* TEXTE PRÉSENTÉ
· · ·

En arrivant à Wittemberg, Mélancthon trouva tout à faire dans l’enseignement. Les moines, empêchés par le prince de faire des entreprises ouvertes contre les lettres, les attaquaient sourdement, et en éloignaient les peuples comme de sources empoisonnées. Wittemberg n’avait ni imprimerie, ni livres grecs. Vitus Winshemius nous a laissé un témoignage curieux de ce dénuement. « Je me souviens, dit-il, qu’après deux ans de séjour à Wittemberg, Mélancthon expliquant les Philippiques de Démosthènes, nous n’étions que quatre auditeurs, n’y ayant qu’un seul exemplaire de cet ouvrage, qui était celui de notre maître, et que nous étions forcés de copier sous sa dictée[1]. » Ajoutez que des leçons sur Démosthènes étaient une nouveauté presque plus étrange, en Allemagne, que les dogmes de Luther.

Outre les travaux de son enseignement, ses écrits particuliers et les éditions qu’il surveillait, Mélancthon tenait une classe privée. Sa santé, moins forte que son courage, suffisait à peine à tant de travaux. « Je ne crains qu’une chose, écrit Luther à Spalatin, c’est que sa tendre constitution ne supporte pas la manière de vivre de ce pays. » Et plus tard, écrivant au même : « Philippe Mélancthon, dit-il, va à merveille, si ce n’est que nous ne pouvons obtenir de lui qu’il ne ruine pas sa santé par son ardeur insensée pour les lettres : emporté par la chaleur de son âge, il veut tout faire lui-même et que tout le monde fasse tout en même temps[2]. » L’électeur Frédéric, lui envoyant du vin de sa cave, lui citait cette parole de saint Paul : Il faut honorer son corps ; « et si tu crois, ajoutait ce prince, que les autres paroles de cet apôtre sont vraies, crois-le aussi de celles-ci, et qu’il faut y obéir[3]. »

La vie de nos professeurs les plus occupés ne peut pas donner une idée de celle de Mélancthon. Il faisait deux leçons par jour à l’académie, et probablement autant et de plus longues chez lui. Il prenait l’élève au sortir de l’enfance, le conduisant de degrés en degrés, des élémens de la grammaire jusqu’à l’étude de la théologie, qu’il regardait comme le couronnement de l’éducation littéraire. Il composait des grammaires grecques et latines, écrivait des traités élémentaires de toutes les sciences, distinguant dans chacune ce qui lui appartenait naturellement de ce que la barbarie y avait importé d’étranger et d’hétérogène, séparant, par exemple, la théologie de la philosophie,

  1. Oraison funèbre de Mélanchton.
  2. Lettres de Luther.
  3. Oraison funèbre de Mélanchton, par Vitus Winshemius.

· · ·

* ENREGISTREMENTS CONSERVÉS
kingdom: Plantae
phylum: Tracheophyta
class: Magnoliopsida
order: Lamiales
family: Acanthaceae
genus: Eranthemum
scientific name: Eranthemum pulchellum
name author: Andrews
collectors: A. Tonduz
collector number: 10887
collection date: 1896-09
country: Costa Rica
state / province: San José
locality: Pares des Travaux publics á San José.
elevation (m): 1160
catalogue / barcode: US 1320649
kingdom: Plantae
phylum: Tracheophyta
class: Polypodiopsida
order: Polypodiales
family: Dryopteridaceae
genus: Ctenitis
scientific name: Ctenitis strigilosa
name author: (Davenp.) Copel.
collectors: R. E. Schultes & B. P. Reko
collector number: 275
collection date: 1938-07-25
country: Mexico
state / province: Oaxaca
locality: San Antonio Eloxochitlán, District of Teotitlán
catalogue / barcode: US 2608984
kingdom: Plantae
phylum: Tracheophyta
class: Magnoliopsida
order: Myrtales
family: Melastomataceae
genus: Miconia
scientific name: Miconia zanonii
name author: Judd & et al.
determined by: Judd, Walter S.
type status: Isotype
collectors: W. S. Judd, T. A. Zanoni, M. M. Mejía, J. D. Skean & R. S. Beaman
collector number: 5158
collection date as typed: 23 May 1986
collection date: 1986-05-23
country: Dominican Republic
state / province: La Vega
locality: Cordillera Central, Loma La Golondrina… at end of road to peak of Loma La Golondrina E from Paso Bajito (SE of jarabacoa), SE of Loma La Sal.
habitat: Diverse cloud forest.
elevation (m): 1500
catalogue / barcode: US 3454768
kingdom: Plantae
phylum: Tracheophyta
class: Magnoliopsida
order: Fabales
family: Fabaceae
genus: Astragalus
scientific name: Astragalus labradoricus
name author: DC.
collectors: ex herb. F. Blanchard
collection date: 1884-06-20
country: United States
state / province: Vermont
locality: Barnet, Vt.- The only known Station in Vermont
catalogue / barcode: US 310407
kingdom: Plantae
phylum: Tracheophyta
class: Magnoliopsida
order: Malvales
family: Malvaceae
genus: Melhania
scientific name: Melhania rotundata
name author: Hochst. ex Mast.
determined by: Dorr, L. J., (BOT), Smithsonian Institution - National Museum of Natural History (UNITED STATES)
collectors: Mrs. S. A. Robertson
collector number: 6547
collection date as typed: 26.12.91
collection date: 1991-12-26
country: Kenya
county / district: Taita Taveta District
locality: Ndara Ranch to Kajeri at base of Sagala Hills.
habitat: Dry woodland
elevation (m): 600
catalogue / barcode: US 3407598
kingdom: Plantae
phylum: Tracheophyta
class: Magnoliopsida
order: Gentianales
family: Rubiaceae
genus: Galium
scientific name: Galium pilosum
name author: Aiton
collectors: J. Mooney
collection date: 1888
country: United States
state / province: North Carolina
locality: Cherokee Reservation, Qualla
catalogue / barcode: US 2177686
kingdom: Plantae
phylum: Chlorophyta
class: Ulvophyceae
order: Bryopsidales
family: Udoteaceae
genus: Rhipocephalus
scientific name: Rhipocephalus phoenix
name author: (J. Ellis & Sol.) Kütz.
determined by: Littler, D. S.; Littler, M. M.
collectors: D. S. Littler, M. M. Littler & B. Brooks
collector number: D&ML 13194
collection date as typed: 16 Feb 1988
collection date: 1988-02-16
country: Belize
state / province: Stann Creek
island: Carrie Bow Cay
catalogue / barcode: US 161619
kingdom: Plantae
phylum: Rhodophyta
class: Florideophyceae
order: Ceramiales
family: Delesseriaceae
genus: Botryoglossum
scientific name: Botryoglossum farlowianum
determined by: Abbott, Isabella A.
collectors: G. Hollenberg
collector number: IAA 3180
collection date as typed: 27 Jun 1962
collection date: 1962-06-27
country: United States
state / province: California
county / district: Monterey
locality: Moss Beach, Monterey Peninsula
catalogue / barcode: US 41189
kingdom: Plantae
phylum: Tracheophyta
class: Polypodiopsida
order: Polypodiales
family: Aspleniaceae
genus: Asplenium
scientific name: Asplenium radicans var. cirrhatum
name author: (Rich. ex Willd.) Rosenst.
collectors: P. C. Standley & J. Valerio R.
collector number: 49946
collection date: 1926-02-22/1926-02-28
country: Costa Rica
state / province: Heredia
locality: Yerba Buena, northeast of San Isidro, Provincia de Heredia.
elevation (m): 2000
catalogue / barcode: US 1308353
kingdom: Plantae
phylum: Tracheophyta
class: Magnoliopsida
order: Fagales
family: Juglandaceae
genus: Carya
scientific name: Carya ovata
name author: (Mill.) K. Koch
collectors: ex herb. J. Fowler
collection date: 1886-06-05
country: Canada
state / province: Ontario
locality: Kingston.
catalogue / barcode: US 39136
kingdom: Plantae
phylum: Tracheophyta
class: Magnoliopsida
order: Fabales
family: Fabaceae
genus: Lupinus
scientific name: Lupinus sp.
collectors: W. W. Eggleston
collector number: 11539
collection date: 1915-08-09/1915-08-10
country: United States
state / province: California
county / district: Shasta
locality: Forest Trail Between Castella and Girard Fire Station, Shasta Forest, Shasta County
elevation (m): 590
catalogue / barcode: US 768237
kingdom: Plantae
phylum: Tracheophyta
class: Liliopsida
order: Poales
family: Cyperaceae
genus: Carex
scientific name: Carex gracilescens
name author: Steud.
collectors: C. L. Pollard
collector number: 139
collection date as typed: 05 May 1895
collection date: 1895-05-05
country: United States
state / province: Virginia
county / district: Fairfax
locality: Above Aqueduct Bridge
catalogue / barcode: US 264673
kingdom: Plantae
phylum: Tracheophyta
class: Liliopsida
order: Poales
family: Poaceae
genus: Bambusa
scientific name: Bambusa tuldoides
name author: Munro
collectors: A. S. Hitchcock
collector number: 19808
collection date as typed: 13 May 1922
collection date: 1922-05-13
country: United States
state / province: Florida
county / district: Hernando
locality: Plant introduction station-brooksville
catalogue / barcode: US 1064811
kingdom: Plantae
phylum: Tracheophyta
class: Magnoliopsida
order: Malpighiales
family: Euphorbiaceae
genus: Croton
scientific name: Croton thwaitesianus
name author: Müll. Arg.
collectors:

· · ·

* CONSIGNES À SUIVRE
D'après le texte sur Mélancthon, combien de leçons par jour celui-ci donnait-il à l'académie ?

* SOLUTION DE L'EXERCICE
Il y donnait deux leçons par jour.